Tuesday 2 December 2003

I want out.

I have had it.

I don't know why today, because as days go it wasn't so bad. But I just want off this fucking course -- and, most likely, career path.

I think it was perhaps a discussion with a friend on MSN earlier that made me realise. He asked how things were and I have very little positive things to say. I actually like the practical journalism classes, and expect that an actual job in journalism would be all right, but that's pretty much it.

I am hungry. I am broke. I am lonesome as hell, but because I have no money I can't go out more and all my old friends live back home. I hate learning shorthand. I hate issues in contemporary journalism. I hate local government.

Do I really give a shit about a job in journalism any more? No, not really.

Of course this now raises other questions like what the hell am I going to do instead.
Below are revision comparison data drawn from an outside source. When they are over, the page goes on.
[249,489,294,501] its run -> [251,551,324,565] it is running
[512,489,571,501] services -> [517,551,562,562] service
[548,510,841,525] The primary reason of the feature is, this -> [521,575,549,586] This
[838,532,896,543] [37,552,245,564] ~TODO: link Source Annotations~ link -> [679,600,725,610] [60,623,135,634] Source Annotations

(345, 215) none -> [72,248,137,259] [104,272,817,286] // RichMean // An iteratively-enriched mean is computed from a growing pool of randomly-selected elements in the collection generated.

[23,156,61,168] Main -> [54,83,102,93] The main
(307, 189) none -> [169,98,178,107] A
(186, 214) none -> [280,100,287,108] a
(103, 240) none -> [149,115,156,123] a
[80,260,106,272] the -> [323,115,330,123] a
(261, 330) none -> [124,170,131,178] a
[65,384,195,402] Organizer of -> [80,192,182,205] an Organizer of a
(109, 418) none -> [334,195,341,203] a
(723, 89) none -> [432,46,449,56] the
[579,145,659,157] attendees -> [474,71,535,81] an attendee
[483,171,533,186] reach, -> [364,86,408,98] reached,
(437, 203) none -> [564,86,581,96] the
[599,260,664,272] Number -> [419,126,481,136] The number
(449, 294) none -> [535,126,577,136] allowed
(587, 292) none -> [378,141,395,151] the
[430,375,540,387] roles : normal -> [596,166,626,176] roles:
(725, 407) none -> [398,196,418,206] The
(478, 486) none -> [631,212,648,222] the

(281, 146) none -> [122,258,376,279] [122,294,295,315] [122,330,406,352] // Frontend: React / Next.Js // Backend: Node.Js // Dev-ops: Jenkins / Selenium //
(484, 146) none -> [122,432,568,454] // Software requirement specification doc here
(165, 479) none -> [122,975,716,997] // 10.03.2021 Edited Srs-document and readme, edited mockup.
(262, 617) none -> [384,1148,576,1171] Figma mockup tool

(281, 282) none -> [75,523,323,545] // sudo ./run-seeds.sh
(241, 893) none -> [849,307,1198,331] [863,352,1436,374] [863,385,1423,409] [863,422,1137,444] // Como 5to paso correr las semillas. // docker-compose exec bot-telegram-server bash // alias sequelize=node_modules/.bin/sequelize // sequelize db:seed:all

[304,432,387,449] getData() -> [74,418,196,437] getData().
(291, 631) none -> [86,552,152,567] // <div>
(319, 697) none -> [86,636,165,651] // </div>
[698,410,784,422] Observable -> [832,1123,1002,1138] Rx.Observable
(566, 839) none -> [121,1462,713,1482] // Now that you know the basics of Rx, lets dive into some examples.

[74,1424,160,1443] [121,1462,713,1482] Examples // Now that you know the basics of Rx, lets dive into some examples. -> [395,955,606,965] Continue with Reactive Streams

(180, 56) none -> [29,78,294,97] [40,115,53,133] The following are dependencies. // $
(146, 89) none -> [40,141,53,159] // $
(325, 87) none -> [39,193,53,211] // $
I need to find a job. Maybe more than one. But that will only solve one or two problems -- if at all. I will be earning a wage now, but that doesn't mean I will have much more spare income. So I could remain broke and hungry.

I also still wouldn't know anyone.

And even if I manage to somehow solve the no money, no food, no friends problems with a job I most likely will be swapping hating my course for hating my job -- although persevering with the course could get me a job that I might not hate.

If I moved back home I would have money, food, friends and probably a job, too. But it would also mean having to admit defeat. It would mean seeing again all the people who I told I was leaving for good to be a journalist, and admitting I couldn't do it. It's a nasty little town with nothing positive to be said for it and I don't want to go back there.

It seems that all I have before me is a bunch of things I don't want and can see no way out.